# 24" T-Track (2 pack) Brand: HOT FAVORABLE



## Peteybadboy (Jan 23, 2013)

Thanks for posting. That is a good price


----------



## LittleBlackDuck (Feb 26, 2016)

They look similar to *Rockler* at a better price… and the *Rockler* is more versatile than the *Incra* or *Kreg* t-tracks… so yeah, good value…

Thanks for posting.


----------



## Buck_Thorne (Jun 20, 2015)

They sure stock a strange assortment of other goodies!
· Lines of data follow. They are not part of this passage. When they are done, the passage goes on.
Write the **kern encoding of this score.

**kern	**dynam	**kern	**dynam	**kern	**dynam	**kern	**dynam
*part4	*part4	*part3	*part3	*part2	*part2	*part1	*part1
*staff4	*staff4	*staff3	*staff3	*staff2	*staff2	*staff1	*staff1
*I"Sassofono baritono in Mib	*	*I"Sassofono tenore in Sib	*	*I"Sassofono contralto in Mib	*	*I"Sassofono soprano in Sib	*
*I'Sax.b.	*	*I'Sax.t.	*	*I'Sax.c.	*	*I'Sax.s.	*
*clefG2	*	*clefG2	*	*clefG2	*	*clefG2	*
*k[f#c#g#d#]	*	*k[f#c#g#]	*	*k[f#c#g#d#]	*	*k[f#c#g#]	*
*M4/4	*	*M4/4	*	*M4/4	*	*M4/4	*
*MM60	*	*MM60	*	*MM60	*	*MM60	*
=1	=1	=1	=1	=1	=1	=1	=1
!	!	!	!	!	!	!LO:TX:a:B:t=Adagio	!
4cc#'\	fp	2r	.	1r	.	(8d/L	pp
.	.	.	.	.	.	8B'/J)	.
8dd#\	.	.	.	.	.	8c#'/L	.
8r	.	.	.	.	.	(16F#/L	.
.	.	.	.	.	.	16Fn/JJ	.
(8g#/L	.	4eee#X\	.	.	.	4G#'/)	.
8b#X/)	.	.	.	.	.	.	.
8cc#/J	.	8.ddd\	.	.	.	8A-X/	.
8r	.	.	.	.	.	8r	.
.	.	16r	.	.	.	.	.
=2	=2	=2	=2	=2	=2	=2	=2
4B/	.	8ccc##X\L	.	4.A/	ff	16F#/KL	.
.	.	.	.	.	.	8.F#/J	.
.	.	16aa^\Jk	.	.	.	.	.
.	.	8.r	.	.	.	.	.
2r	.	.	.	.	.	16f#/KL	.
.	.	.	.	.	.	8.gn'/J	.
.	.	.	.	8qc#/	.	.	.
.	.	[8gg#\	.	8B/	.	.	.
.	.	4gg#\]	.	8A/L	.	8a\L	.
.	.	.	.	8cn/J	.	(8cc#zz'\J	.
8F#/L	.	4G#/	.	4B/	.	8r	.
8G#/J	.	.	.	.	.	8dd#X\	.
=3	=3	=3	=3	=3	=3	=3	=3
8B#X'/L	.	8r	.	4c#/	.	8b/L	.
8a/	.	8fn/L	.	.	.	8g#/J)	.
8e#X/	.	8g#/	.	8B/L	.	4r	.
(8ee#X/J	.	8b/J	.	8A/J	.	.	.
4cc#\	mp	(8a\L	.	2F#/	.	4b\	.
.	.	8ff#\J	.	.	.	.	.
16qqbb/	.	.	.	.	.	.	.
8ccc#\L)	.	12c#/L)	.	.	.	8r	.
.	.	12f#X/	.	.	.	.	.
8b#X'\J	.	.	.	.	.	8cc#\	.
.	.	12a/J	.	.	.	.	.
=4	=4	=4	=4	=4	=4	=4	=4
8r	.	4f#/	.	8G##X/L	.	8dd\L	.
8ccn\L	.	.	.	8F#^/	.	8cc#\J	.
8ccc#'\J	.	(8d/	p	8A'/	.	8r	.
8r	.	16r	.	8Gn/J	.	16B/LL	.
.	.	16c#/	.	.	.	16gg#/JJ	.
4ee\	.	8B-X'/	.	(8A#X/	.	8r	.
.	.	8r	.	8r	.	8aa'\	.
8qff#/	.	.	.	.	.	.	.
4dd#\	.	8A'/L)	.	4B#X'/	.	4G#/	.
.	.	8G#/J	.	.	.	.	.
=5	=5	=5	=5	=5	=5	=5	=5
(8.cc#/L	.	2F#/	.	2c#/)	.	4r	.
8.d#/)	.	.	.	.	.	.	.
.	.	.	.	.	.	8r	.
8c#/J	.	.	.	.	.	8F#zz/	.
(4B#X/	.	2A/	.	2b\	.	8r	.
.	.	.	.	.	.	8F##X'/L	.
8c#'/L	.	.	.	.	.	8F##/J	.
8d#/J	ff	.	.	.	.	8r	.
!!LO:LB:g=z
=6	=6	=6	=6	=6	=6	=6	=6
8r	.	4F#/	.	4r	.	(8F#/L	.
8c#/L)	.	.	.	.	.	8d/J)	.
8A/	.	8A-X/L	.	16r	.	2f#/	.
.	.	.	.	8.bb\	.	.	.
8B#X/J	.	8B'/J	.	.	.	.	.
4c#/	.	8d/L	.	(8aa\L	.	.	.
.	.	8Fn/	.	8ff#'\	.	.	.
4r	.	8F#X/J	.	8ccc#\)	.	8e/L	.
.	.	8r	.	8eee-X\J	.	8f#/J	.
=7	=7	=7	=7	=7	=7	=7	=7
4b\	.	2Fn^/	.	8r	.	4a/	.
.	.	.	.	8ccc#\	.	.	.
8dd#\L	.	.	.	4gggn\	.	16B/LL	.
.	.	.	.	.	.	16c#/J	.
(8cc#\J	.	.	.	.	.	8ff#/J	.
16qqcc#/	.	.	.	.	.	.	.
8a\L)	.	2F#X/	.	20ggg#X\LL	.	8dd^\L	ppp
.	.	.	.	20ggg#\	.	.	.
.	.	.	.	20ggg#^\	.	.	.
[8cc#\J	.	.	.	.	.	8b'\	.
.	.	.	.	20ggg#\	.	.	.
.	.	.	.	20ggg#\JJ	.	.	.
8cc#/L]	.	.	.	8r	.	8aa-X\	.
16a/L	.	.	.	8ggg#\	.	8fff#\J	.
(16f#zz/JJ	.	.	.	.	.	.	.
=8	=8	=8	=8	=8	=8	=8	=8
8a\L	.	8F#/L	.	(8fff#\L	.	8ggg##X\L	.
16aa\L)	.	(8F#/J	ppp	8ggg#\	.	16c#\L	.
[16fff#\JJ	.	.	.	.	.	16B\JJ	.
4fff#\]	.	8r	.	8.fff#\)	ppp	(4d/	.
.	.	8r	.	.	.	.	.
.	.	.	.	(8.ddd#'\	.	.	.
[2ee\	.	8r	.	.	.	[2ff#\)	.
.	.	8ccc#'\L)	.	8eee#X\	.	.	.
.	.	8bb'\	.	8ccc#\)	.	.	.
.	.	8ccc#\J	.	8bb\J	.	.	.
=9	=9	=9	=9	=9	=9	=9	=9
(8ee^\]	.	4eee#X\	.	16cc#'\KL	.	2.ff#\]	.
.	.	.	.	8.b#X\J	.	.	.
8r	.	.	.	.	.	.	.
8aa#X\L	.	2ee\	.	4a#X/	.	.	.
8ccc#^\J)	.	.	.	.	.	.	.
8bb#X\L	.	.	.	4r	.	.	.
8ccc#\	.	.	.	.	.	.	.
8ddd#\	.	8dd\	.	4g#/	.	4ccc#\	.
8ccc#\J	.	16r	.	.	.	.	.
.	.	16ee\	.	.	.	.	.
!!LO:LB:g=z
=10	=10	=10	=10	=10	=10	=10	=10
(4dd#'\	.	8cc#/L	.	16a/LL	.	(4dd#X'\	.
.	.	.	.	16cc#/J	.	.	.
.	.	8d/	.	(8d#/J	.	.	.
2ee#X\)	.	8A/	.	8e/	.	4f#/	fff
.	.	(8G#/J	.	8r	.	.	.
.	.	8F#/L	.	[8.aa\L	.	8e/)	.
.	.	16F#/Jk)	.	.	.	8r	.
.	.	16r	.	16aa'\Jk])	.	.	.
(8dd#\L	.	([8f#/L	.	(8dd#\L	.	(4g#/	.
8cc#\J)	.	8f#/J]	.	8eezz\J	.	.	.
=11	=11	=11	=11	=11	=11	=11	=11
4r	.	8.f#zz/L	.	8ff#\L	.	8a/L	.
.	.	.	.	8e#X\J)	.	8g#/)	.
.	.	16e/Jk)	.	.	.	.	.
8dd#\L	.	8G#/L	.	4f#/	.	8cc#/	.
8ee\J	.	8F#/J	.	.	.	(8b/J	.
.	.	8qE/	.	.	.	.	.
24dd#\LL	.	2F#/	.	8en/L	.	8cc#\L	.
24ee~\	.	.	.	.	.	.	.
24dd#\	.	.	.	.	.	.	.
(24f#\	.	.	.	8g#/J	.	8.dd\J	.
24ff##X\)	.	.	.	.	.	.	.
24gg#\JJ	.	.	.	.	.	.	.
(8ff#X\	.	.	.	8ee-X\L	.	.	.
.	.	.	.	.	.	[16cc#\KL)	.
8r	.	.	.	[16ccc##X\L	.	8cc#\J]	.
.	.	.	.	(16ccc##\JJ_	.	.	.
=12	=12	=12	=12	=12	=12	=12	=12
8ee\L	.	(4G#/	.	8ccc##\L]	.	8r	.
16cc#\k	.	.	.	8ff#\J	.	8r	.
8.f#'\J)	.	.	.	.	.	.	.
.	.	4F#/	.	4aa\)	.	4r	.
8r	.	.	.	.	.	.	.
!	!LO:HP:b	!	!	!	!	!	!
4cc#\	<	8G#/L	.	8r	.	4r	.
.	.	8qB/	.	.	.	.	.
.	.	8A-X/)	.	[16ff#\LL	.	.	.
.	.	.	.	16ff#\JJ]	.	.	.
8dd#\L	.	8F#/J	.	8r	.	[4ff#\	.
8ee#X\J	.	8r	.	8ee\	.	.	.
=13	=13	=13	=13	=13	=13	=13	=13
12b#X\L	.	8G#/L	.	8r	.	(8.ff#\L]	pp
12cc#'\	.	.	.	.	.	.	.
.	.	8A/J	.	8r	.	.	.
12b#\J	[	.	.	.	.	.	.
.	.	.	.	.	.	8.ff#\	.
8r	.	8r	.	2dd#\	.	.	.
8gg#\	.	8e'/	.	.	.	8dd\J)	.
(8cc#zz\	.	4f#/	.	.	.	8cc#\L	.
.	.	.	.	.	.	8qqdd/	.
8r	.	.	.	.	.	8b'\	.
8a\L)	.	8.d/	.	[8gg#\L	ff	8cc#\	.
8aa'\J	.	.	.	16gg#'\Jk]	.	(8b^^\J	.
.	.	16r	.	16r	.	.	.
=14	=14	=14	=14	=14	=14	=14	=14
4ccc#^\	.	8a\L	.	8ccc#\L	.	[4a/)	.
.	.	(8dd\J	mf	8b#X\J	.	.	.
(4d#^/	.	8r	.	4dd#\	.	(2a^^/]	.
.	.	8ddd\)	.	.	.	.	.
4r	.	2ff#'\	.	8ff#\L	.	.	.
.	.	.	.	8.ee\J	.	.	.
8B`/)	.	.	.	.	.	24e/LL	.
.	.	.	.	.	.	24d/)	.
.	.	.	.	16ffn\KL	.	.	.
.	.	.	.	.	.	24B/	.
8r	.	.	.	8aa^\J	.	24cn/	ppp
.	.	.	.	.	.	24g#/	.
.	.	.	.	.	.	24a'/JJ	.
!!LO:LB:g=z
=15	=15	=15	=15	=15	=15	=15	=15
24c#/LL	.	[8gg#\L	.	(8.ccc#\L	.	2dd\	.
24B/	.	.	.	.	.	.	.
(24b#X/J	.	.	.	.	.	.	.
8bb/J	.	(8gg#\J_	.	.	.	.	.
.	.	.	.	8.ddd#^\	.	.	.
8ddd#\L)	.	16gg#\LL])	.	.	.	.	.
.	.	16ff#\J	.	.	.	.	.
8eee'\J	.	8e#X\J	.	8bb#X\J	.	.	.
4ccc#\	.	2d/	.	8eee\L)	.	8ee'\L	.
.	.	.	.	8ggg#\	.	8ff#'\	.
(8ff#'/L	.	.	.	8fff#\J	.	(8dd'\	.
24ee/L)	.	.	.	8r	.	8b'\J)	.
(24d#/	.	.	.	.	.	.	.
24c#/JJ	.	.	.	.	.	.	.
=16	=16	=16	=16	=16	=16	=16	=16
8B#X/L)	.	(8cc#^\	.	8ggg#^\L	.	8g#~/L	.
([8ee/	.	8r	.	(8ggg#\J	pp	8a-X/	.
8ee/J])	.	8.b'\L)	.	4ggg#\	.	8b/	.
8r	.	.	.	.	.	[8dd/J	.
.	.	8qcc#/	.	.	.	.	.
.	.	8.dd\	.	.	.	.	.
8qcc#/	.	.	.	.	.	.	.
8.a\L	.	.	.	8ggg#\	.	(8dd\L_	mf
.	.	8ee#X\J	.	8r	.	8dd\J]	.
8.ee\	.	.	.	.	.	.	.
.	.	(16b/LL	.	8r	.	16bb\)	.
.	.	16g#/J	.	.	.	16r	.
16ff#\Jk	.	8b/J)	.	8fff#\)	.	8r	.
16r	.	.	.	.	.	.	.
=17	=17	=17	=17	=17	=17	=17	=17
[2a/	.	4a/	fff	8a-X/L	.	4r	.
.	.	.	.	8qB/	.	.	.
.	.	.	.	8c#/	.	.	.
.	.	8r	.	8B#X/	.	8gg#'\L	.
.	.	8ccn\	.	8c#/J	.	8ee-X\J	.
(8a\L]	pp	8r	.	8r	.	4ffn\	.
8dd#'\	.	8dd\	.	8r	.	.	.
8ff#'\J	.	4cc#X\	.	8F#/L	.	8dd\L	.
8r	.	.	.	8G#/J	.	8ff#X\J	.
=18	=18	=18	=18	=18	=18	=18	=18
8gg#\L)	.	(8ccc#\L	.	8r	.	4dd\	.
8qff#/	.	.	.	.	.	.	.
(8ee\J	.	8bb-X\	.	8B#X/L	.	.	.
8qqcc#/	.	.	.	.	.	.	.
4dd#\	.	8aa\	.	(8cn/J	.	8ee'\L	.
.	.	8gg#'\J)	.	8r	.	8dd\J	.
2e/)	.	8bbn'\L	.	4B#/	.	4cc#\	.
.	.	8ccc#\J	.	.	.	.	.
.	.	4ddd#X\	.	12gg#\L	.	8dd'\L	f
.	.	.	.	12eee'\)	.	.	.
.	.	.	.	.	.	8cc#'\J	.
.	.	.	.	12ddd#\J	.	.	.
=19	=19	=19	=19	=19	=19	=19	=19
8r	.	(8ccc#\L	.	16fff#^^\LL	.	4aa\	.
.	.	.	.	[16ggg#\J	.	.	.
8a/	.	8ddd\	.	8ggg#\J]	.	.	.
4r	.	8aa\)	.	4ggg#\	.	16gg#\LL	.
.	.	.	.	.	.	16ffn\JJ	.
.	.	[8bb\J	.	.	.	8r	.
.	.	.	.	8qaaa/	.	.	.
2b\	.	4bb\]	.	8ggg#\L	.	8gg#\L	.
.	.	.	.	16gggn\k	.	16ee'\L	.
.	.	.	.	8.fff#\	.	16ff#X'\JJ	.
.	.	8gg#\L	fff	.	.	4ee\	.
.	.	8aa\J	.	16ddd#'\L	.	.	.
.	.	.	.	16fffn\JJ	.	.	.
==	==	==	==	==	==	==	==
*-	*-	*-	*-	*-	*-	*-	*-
https://www.amazon.com/s?k=Hot+Favorable&ref=bl_dp_s_web_0


----------



## Fallon (Nov 1, 2009)

> They sure stock a strange assortment of other goodies!
> 
> https://www.amazon.com/s?k=Hot+Favorable&ref=bl_dp_s_web_0
> 
> - Buck_Thorne


lol, you can say that again. That's just odd. Most importers usually have a common target market or common manufacturing method. Really random.


----------



## LittleBlackDuck (Feb 26, 2016)

> They sure stock a strange assortment of other goodies!
> 
> https://www.amazon.com/s?k=Hot+Favorable&ref=bl_dp_s_web_0
> 
> ...


*Sucks!*... They sell 40V batteries for 1/3 the cost (in Australia) and *don't* ship to Australia…


----------



## Mike_in_STL (Dec 8, 2016)

Nice! Another source for T Track….but they got a lot of other stuff for sure!


----------



## Arcola60 (Nov 16, 2011)

I ordered a pair of 48" pieces. They came in 2 days, free shipping!
Very nice, thank you for sharing.


----------